Utilizing the MGB axis framework, this study confirmed several metabolic pathways, such as carnitine shuttle and tryptophan/kynurenine pathways, associated with psychoneurological toxicities in children [
14,
112] and adults with cancer undergoing chemotherapy [
24,
113,
114]. This is the first study to elucidate microbiome–metabolome pathways linked with PNS in cancer chemotherapy using the multi-omics data integration and analysis approach. This study added to the literature that specific gut microbes (e.g.,
Ruminococcus,
Megasphaera, and
Prevotella), along with carnitine shuttle, fatty acid metabolism/activation, and tryptophan pathways, are associated with PNS burden across cancer chemotherapy. Targeting the gut microbiome through diet, nutritional supplements, probiotics, and exercise [
18,
115] may provide a tractable solution to modulate metabolic pathways, ultimately decreasing PNS burden among CWC. Further validation of these findings is needed in a larger cohort.
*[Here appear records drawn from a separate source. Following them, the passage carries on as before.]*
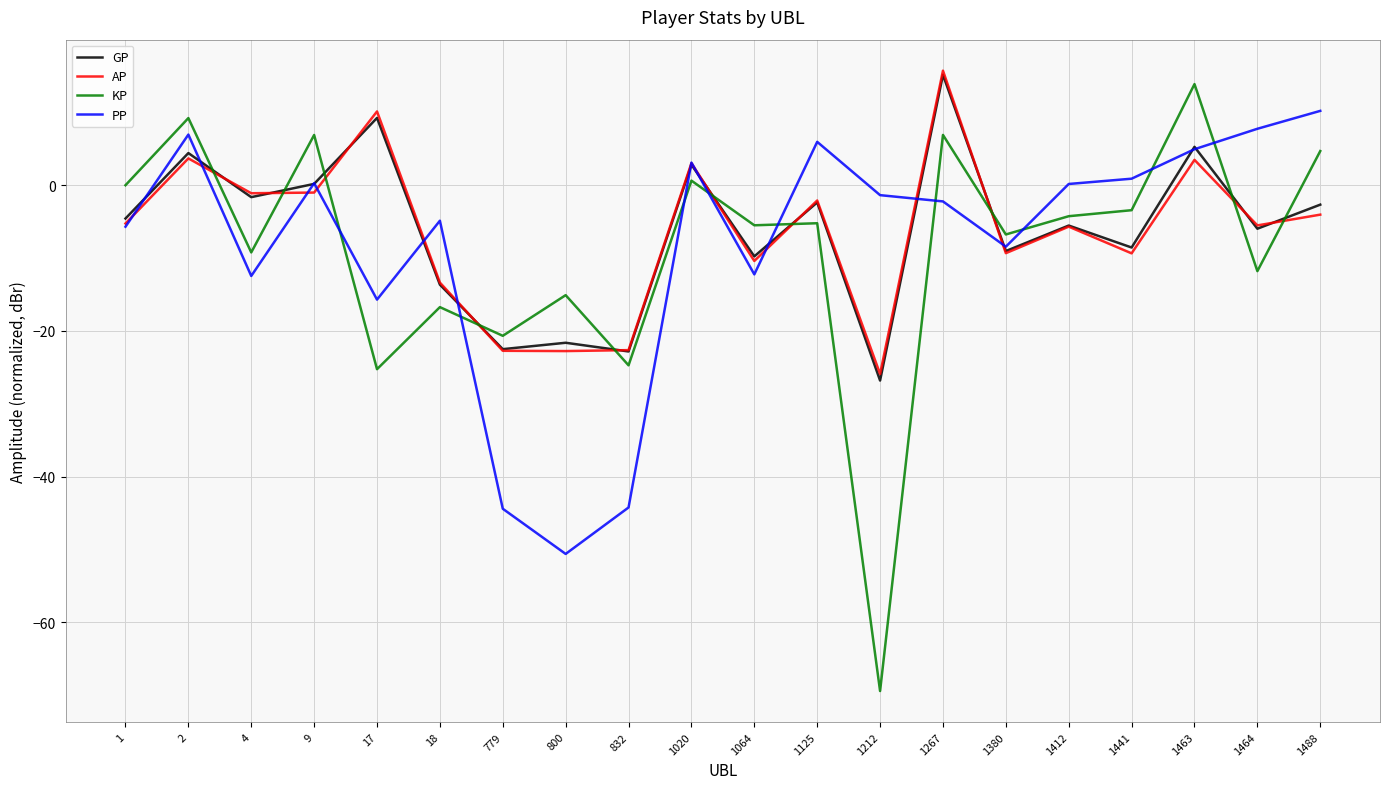

Which category has the highest value across all series?

1267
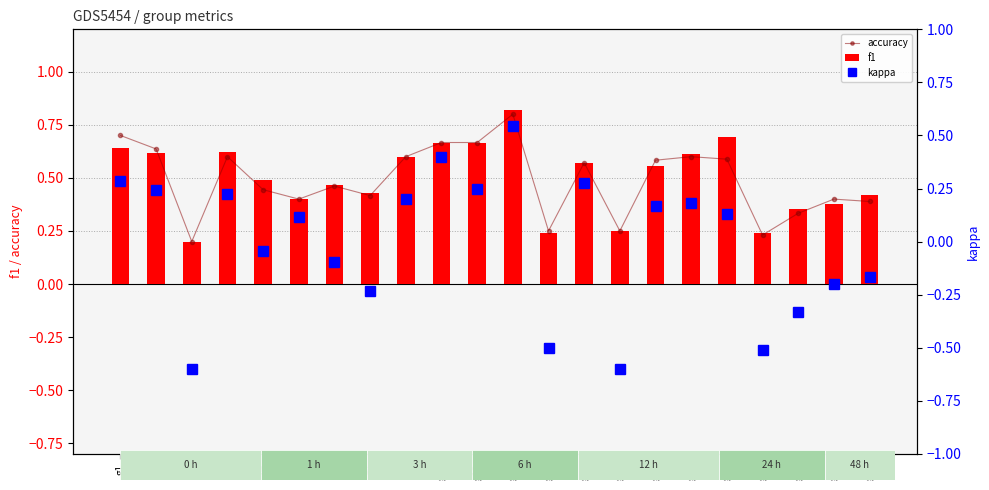

Between g7 and g15, which series saw the biggest shift?

kappa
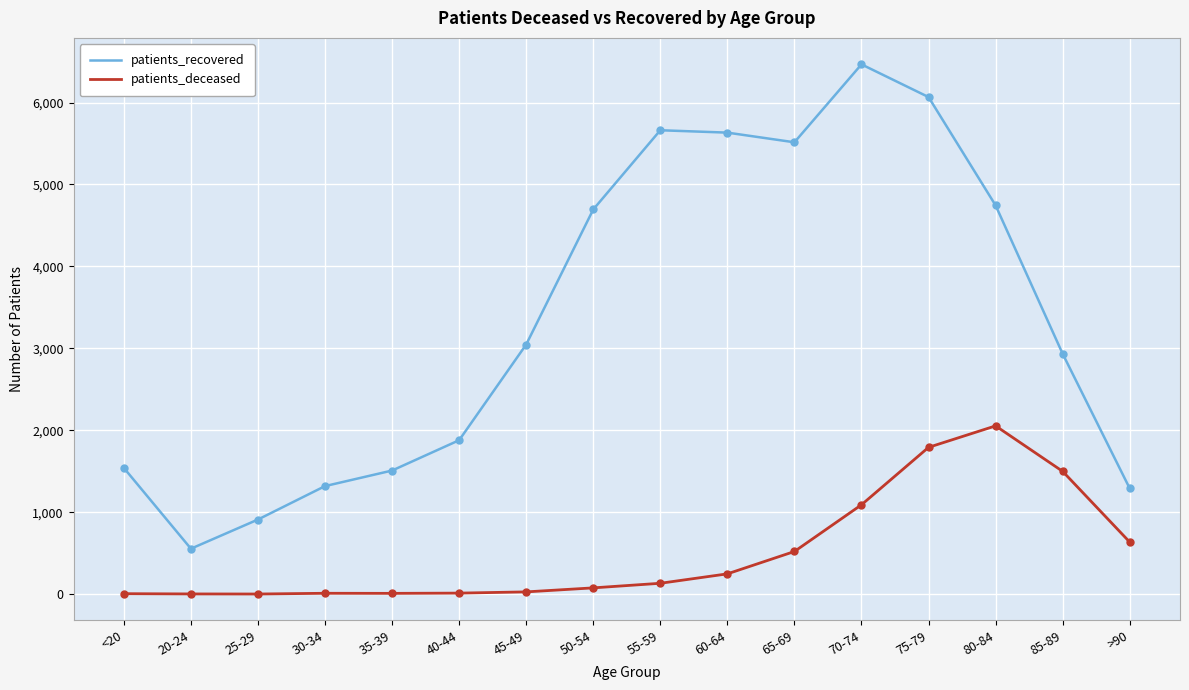

What is the total value across all series at 55-59?

5795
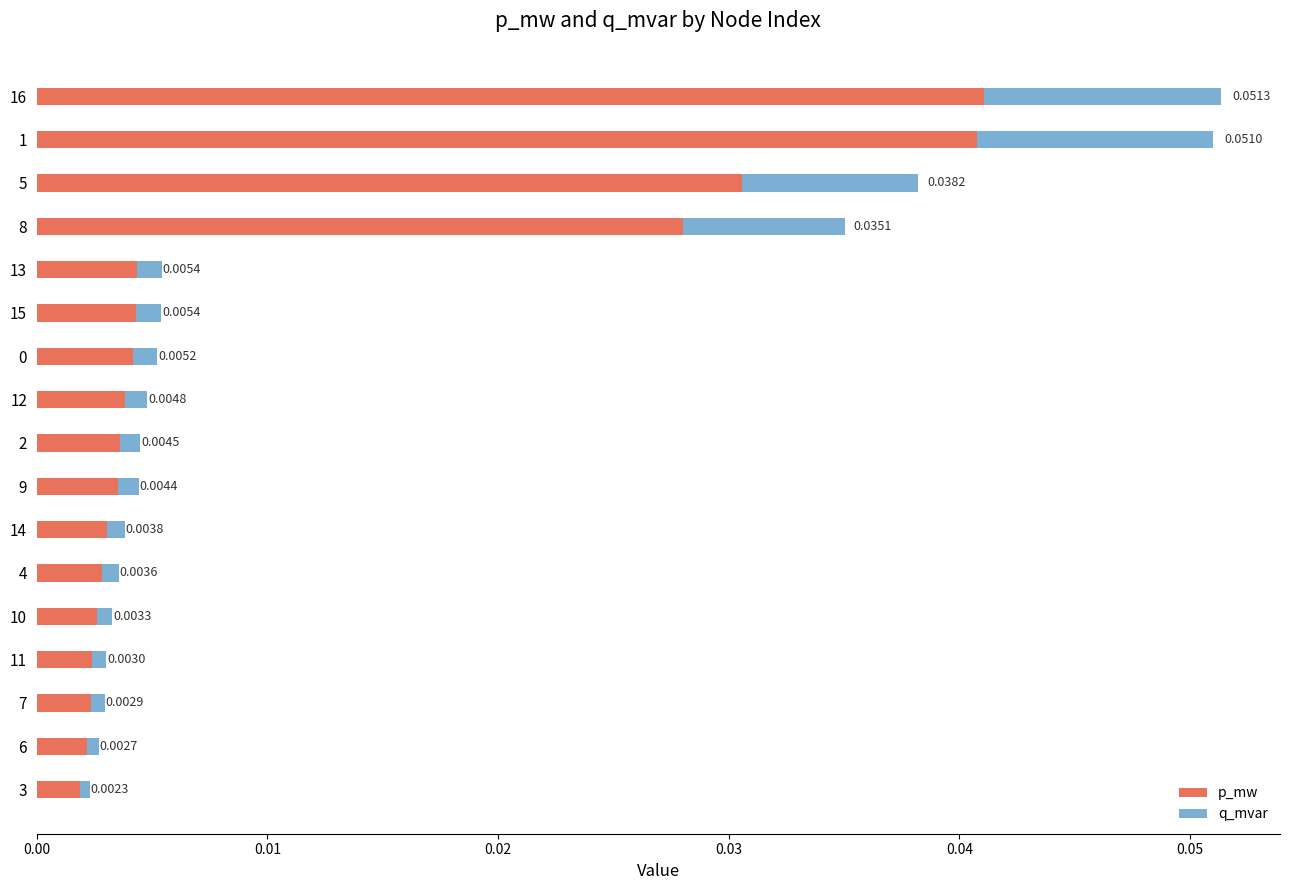

At which category is the sum across all series the highest?

16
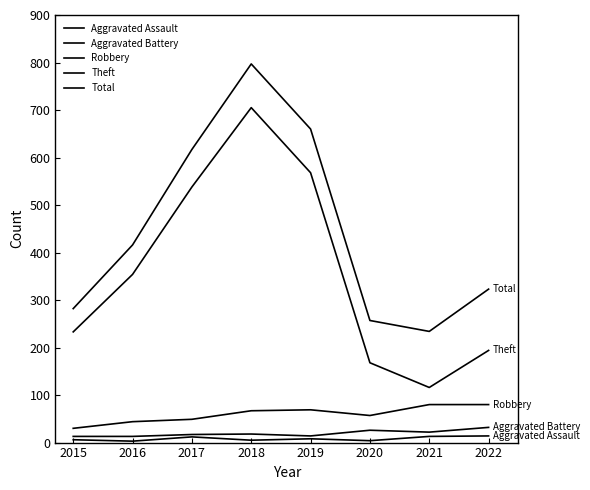

What is the difference between the second highest and minimum values in the Total series?

426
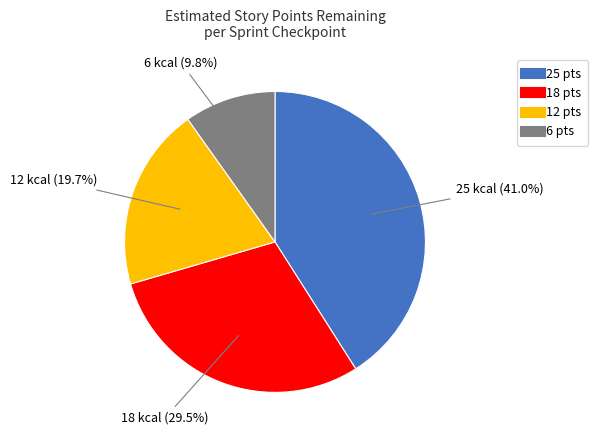

Is there a majority slice in this chart?

No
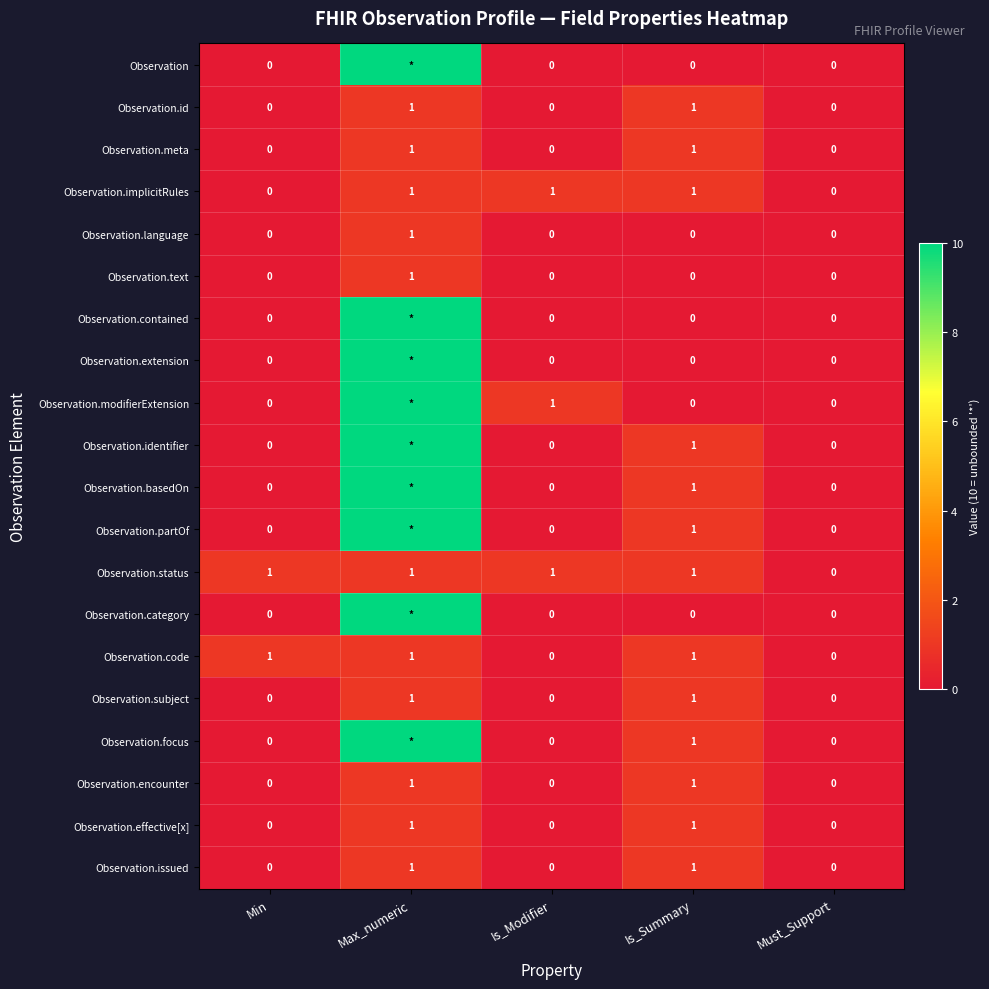

Is it true that Observation.issued equals 2 at Max_numeric?

False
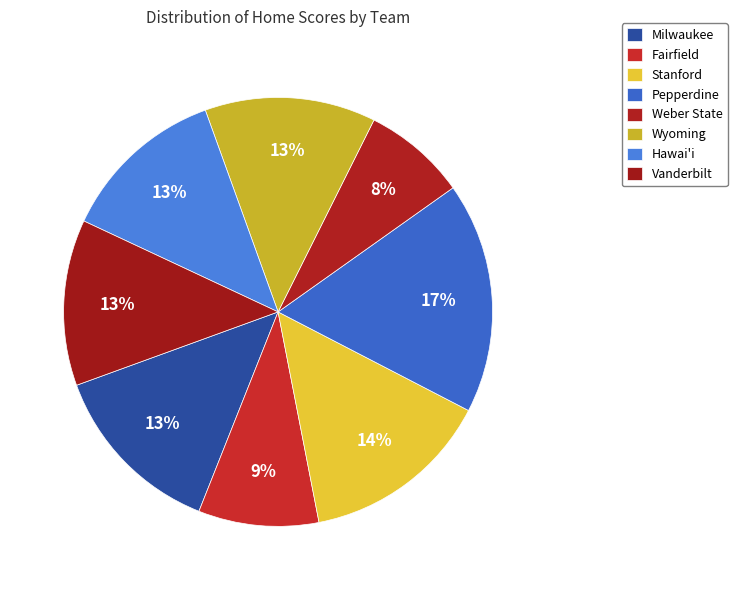

How many segments does this pie chart have?

8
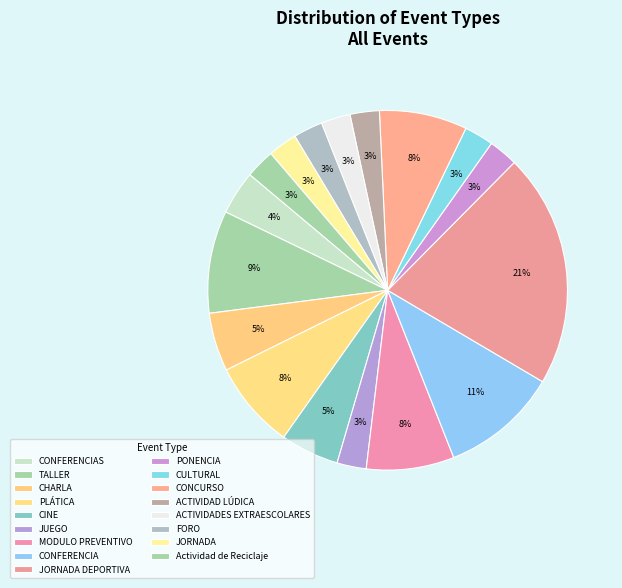

Rank the categories by value from lowest to highest.

JUEGO, PONENCIA, CULTURAL, ACTIVIDAD LÚDICA, ACTIVIDADES EXTRAESCOLARES, FORO, JORNADA, Actividad de Reciclaje, CONFERENCIAS, CHARLA, CINE, PLÁTICA, MODULO PREVENTIVO, CONCURSO, TALLER, CONFERENCIA, JORNADA DEPORTIVA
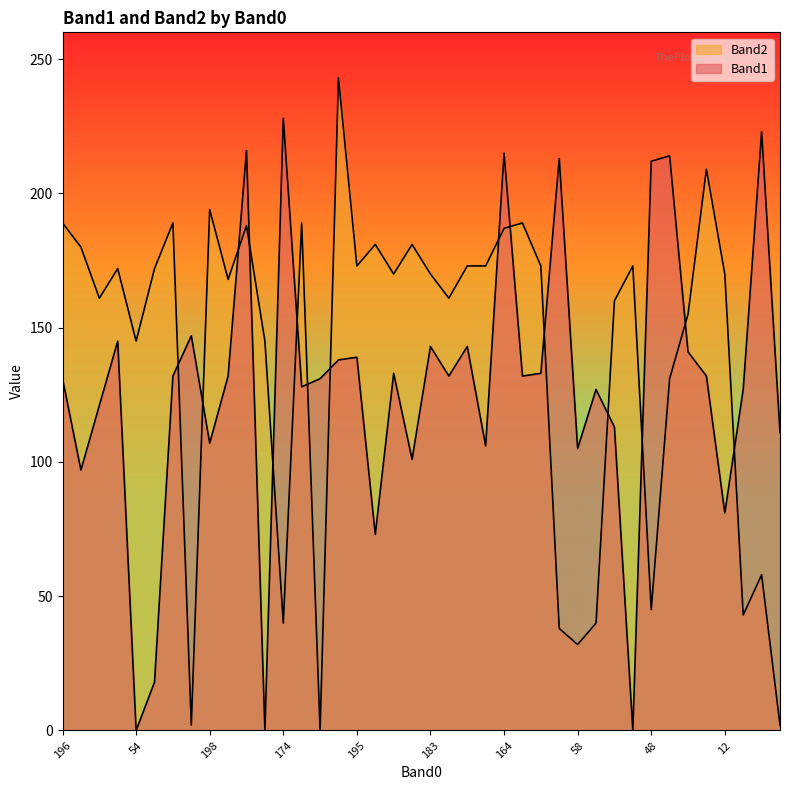

How many data points in Band1 are above 132?

16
There are several limitations to our study. First, the sample size is small, and all cases were recruited from Children’s Healthcare of Atlanta, resulting in limited generalizability into other clinical settings. This pilot study analyzed CWC who completed T
0 and some of them did not complete T
1 yet when we analyzed the data. The unbalanced sample size between T
0 and T
1 for CWC may cause bias. Second, as a preliminary analysis with a smaller sample size, we did not adjust the multi-omics integration for multiple testing. This approach has certainly resulted in some false positive findings, furthering the importance of future replication. However, clustering and pathway analyses are two ways to mitigate the effects false positives in omics research [
116], and our prior research suggests that these approaches might continue to do so in multi-omics research [
117]. Future work should confirm our findings in a larger cohort with multiple testing correction. Third, we were unable to determine whether the fecal metabolites were produced by the microbiome or by the host, and whether these identified metabolites were being absorbed to affect the MGB axis or alternatively being eliminated. Our metabolomics analysis was limited to summaries of metabolic pathways and thus need detailed examination of specific metabolites in future work to determine the magnitude and direction. Lastly, our study could not control for the use of antibiotics and chemotherapy drugs across the cancer treatment trajectory. Therefore, this study cannot determine the impact of specific chemotherapy on PNS and the antibiotic vs. chemotherapy effects on microbiome–metabolome pathways. We cannot discern baseline differences in the fecal microbiome and metabolome due to treatments or cancer per se. Future research should examine the relationships of multi-omics pathways in the chemotherapy-induced PNS context with a larger sample cohort using metagenomic sequencing to elucidate species- and strain-level microbial data, as well as targeted metabolomics that focus on the most salient pathways (e.g., tryptophan), while controlling for covariates such as chemotherapy drugs.